Après, je pense que mon esprit était un peu ailleurs. Et puis, j'avais aussi peur à l'entraînement. Alors, j'ai essayé d'adapter les choses, sans que ça ne se voit, même mon entraîneur n'était pas au courant ! Quand on partait en compétition, c'était délicat, parce qu'on ne peut pas tout manger, qu'il faut faire plus attention aux coups... 

Je savais que sur ma dernière épreuve de qualif' (qui s'est tenue le 17 mars 2024, ndlr), je ne serais pas sélectionnée pour les Jeux, même si je gagnais. Donc j'avais un peu annoncé à tout le monde que c'était la dernière, sans expliquer la vraie raison. J'ai profité de ce moment, avant d'entamer ma nouvelle vie.

Avant d'apprendre la nouvelle, comment avez-vous abordé cette saison olympique ? 

Quand je suis revenue en septembre 2023, après une blessure, j'étais dans les cinq premières filles au niveau des points, jusqu'à l'avant-dernière compétition. Vraiment, j'étais bien.

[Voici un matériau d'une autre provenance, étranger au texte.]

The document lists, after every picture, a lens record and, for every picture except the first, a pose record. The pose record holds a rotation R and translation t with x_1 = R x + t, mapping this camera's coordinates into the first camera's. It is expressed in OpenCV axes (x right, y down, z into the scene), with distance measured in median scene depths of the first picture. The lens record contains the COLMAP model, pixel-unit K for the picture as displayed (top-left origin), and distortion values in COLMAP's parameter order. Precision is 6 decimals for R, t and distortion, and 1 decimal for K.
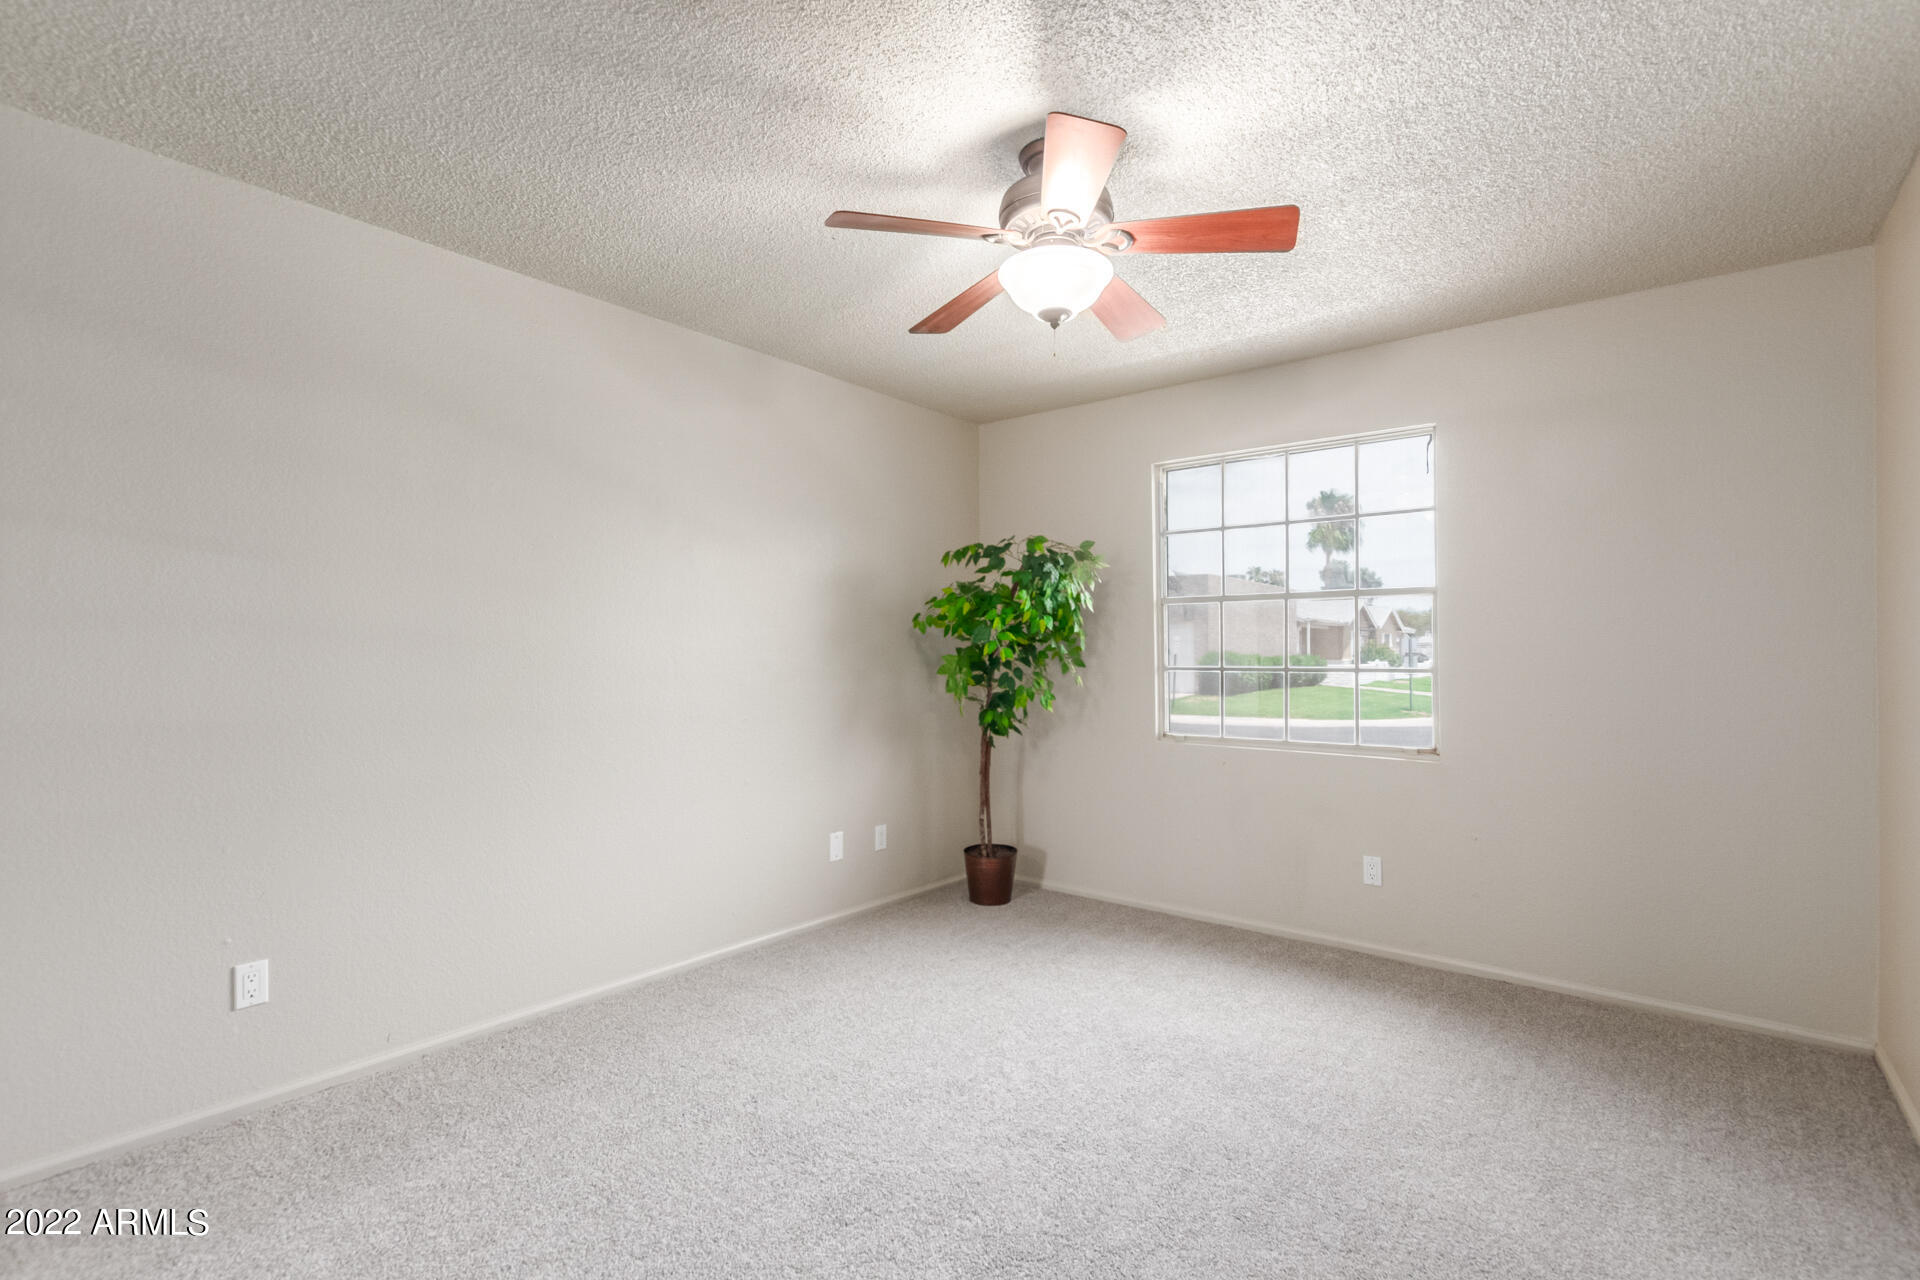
lens RADIAL K [[883.8, 0, 960.0], [0, 883.8, 640.0], [0, 0, 1]] dist [0.011668, -0.006655]
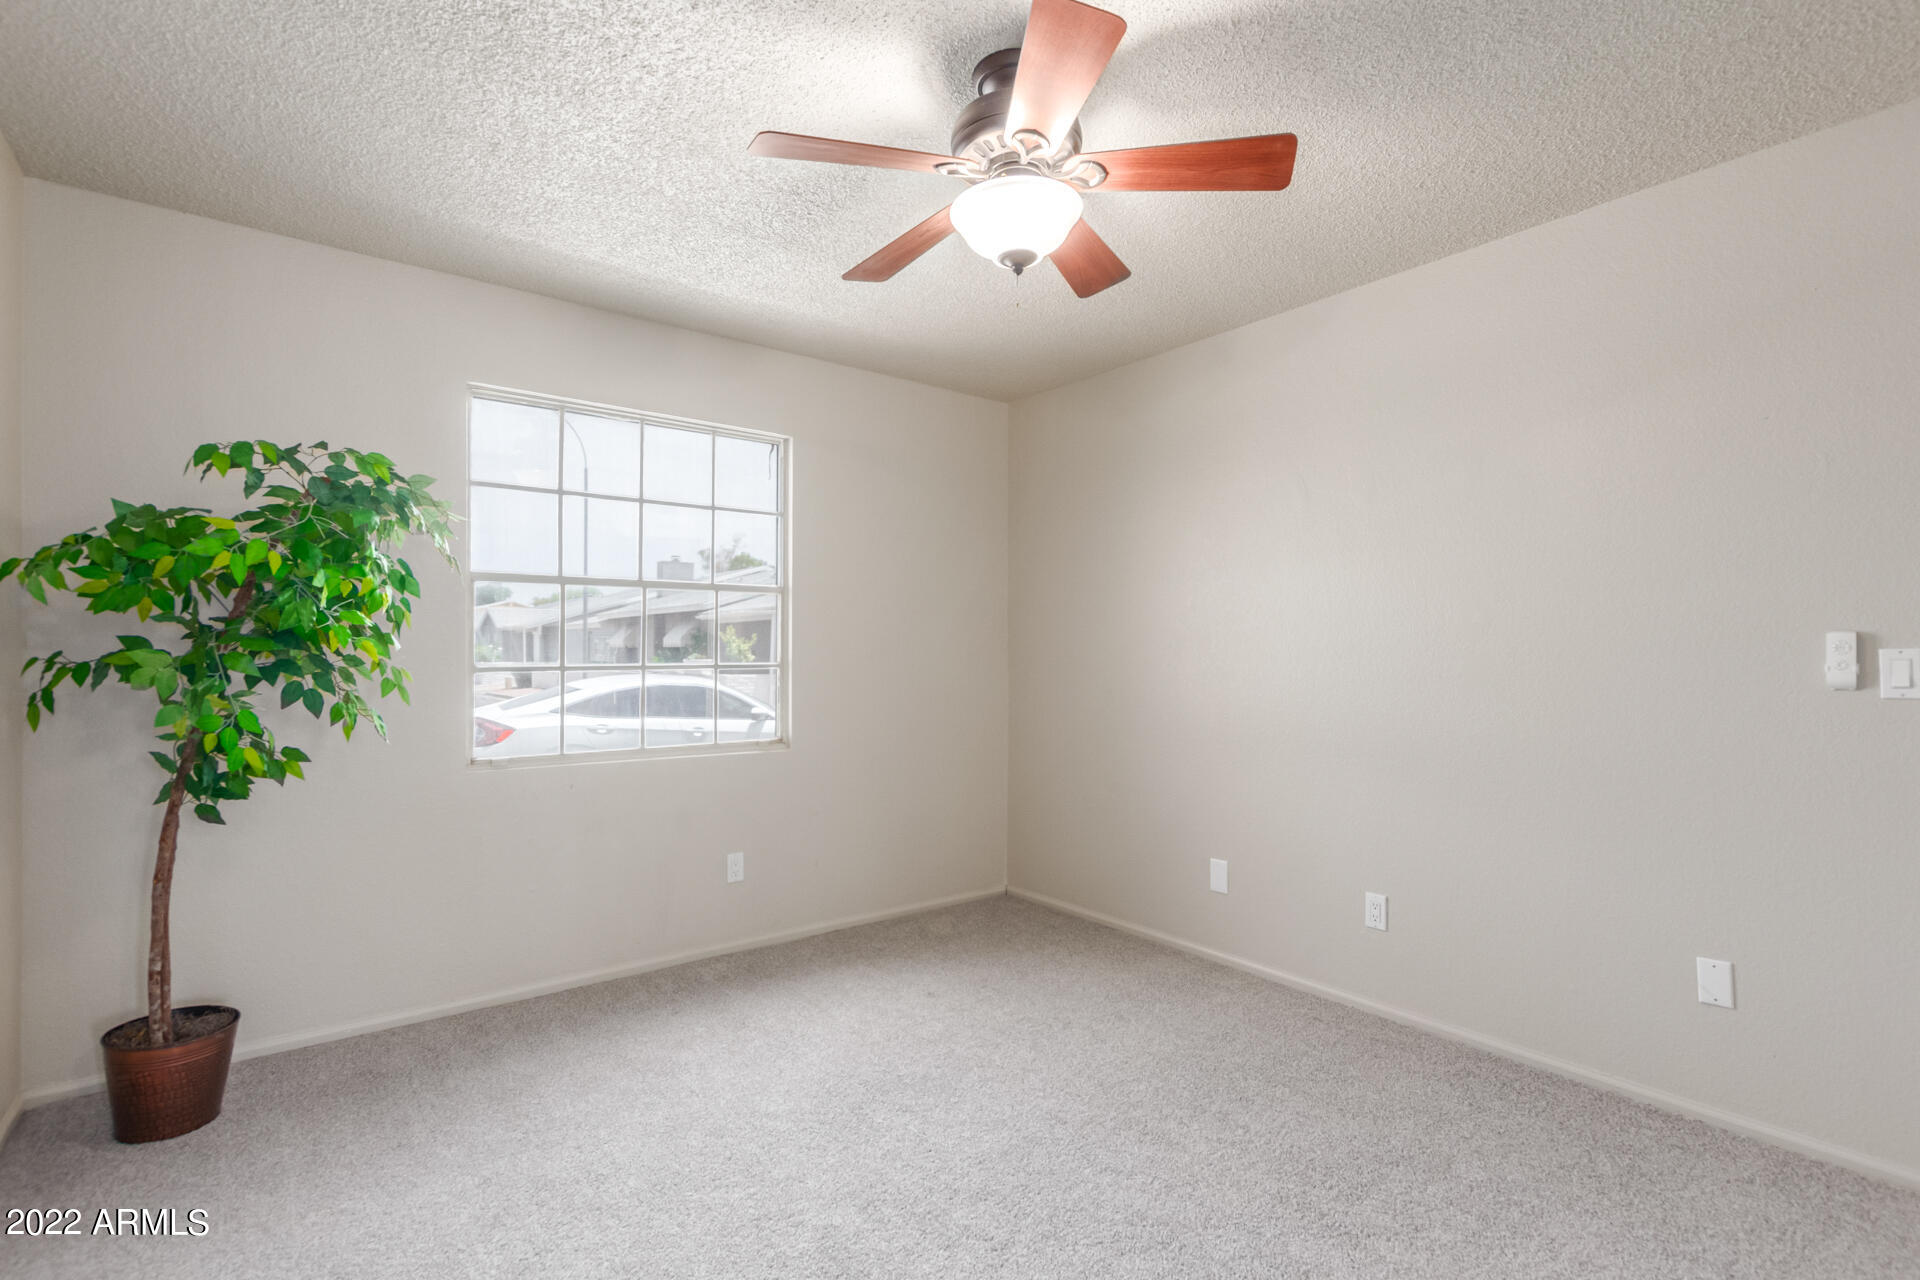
lens RADIAL K [[883.8, 0, 960.0], [0, 883.8, 640.0], [0, 0, 1]] dist [0.011668, -0.006655]
pose [[0.245046, 0.014546, 0.969402, -0.424960], [-0.009687, 0.999874, -0.012555, 0.015002], [-0.969463, -0.006314, 0.245156, 0.498350]]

Mais une fois la nouvelle apprise, ça a été difficile de se battre pour un évènement auquel je n'allais pas pouvoir participer. Par contre, j'ai essayé de profiter de chaque moment, de chaque compétition avec le groupe et de me donner à fond pour elles. 

Ça a été difficile de se battre pour un évènement auquel je n'allais pas pouvoir participer.

Par contre, ce qui a été un peu plus difficile à vivre, c'est le regard de certains médias, qui se sont permis de titrer sur ma retraite, après ma dernière défaite. En disant que je mettais fin à ma carrière, car je n'avais pas obtenu de ticket pour Paris, sans pour autant me consulter...

En parallèle, je discute avec plusieurs athlètes à qui, quand je dis que je ne suis pas qualifiée pour les Jeux, me répondent : 'Mais comment tu fais pour aussi bien le prendre ? Moi, je suis au bout, je suis dégoûté'. Je leur dis que c'est la plus belle annonce de ma vie et ils ne comprennent pas forcément sans le contexte (rires). Mais, ma médaille olympique, je l'ai déjà eue, c'était un peu la cerise sur le gâteau Paris 2024. Ma maternité, c'est un miracle, c'est bien plus qu'une victoire aux JO. 

Est-ce la plus belle fin de carrière que vous auriez pu espérer ? 

Je n'ai même pas osé y rêver pour tout vous dire. C'est la plus belle des transitions entre l'année de mon arrêt de carrière et ma vie de famille, de femme, qui commence.

Souvent, on parle de la petite mort du sportif. Moi, il n'y a pas de petite mort. Il y a la vie qui arrive.

Avec mon diagnostic d'endométriose, on m'avait dit que j'avais un pourcentage très faible de tomber enceinte naturellement. Donc finalement, je me dis que moi, mon combat contre la maladie, je l'ai gagné. Si l'on y croit, si l'on se laisse la possibilité de rêver, d'avoir cette liberté et de ne pas se mettre la pression par rapport à la société, par rapport à un certain âge... On peut y arriver. Qu'on soit sportive ou non, on n'a pas de date de péremption".